Maladie de Huntington
La maladie de Huntington est une affection neurodégénérative d’origine génétique de transmission autosomique dominante. Il existe en France environ 6000 patients atteints de la maladie de Huntington; la prévalence est estimée à 1/10000.
Le gène impliqué dans la maladie de Huntington se situe sur le chromosome 4. Certains des éléments du gène (les triplets CAG) se répètent de façon excessive et deviennent trop nombreux. La protéine produite grâce aux informations contenues dans ce gène dysfonctionne, conduisant aux symptômes de la maladie.
Les signes cliniques apparaissent le plus souvent entre 35 et 45 ans et associent des troubles moteurs (mouvements involontaires des membres ou de la tête à type de chorée et/ou syndrome parkinsonien), des troubles psychiatriques et des troubles cognitifs. Le diagnostic de certitude se fait par une recherche d’expansion de ces triplets CAG sur une prise de sang en biologie moléculaire.

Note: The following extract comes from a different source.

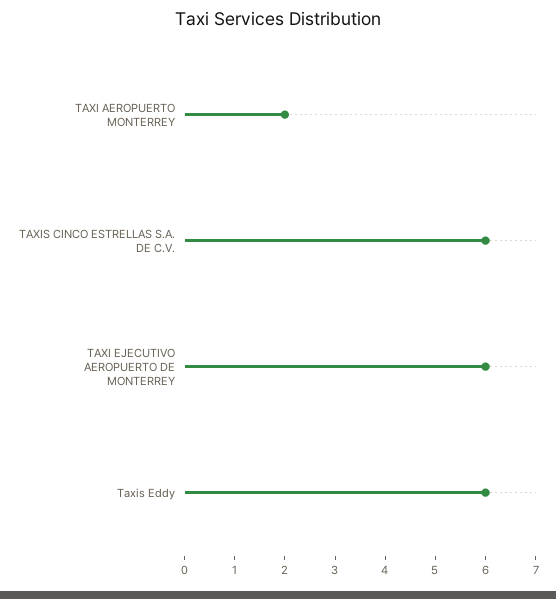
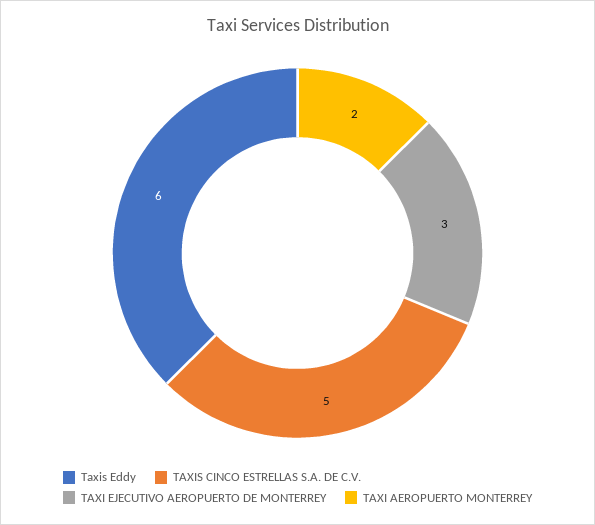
TAXIS CINCO ESTRELLAS S.A. DE C.V.: 6 -> 5
TAXI EJECUTIVO AEROPUERTO DE MONTERREY: 6 -> 3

La prise en charge est pluridisciplinaire. Actuellement, les traitements sont uniquement symptomatiques et associent des thérapies médicamenteuses et non médicamenteuses (kinésithérapie, orthophonie…) ainsi qu’une prise en charge sociale. Des essais cliniques sont en cours, notamment des traitements visant à ralentir la maladie et des thérapies géniques. Chez les apparentés, un diagnostic présymptomatique est possible dans le cadre d’un conseil génétique par une équipe multidisciplinaire. De même, en cas de désir d’enfant chez des patients ou des apparentés à risque, un diagnostic prénatal ou pré implantatoire dans le cadre d’une fécondation in vitro (FIV) peut être réalisé dans des centres spécialisés.